North American Network Operators Group

Date Prev | Date Next | Date Index | Thread Index | Author Index | Historical

Re: OT: Xen

  • From: Christopher L. Morrow
  • Date: Tue Apr 04 00:58:28 2006

On Tue, 4 Apr 2006 [email protected] wrote:

> On Mon, 03 Apr 2006 23:16:40 +0200, Peter Dambier said:
> > Best is: You dont run anything that is not needed.

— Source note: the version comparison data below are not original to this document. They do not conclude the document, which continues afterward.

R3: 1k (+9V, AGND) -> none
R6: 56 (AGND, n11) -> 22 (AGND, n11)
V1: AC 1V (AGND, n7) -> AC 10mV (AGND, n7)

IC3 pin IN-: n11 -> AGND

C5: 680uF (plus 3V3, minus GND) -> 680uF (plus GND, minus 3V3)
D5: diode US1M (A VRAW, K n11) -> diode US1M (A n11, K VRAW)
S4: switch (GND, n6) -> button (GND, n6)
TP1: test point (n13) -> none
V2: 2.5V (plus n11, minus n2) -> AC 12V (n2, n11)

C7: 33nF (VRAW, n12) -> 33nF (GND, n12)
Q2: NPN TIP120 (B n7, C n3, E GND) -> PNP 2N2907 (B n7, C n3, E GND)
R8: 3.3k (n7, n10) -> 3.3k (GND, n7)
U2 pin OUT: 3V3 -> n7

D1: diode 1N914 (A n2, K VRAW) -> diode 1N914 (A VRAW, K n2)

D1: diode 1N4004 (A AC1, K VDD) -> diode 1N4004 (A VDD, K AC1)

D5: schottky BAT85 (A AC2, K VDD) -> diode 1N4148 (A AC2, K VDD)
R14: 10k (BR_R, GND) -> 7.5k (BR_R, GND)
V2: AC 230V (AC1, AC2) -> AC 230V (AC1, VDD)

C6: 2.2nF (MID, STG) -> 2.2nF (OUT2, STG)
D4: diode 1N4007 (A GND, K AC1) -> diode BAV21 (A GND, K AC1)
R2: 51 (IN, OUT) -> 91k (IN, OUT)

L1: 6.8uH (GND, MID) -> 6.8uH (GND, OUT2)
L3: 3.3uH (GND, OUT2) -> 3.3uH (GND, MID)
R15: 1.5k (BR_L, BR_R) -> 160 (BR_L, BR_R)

If you run only a
> > single application, your system is not worth the time it takes to hack it :)
> For the benefit of people reading the archives in search of clue: There's
> a smiley on that, because Peter knows full well that the single biggest
> security problem on the Internet is boxes that are running one application,
> or end-user boxes, that aren't run in a secure manner because there's nothing
> of interest on the box.

though one application means a very simple host, firewall, audit:
1) its running smtp
2) its filtered to permit any -> tcp/25 tcp/25 -> any
3) its log auditor (offline on the log host of course) flags anything NOT

presume that smtpd is, of course, hardened and patched and looked-after
properly... Sean is right, anything with an ip address is a target,
perhaps not a focused target, but a target none-the-less.

If it's on the internet take proper precautions.

> If the box has an IP address, and an Internet connection, it's *always* of
> interest, if only as a zombie or a steppingstone box to launder a connection.

oh zombies... where would we be without thee?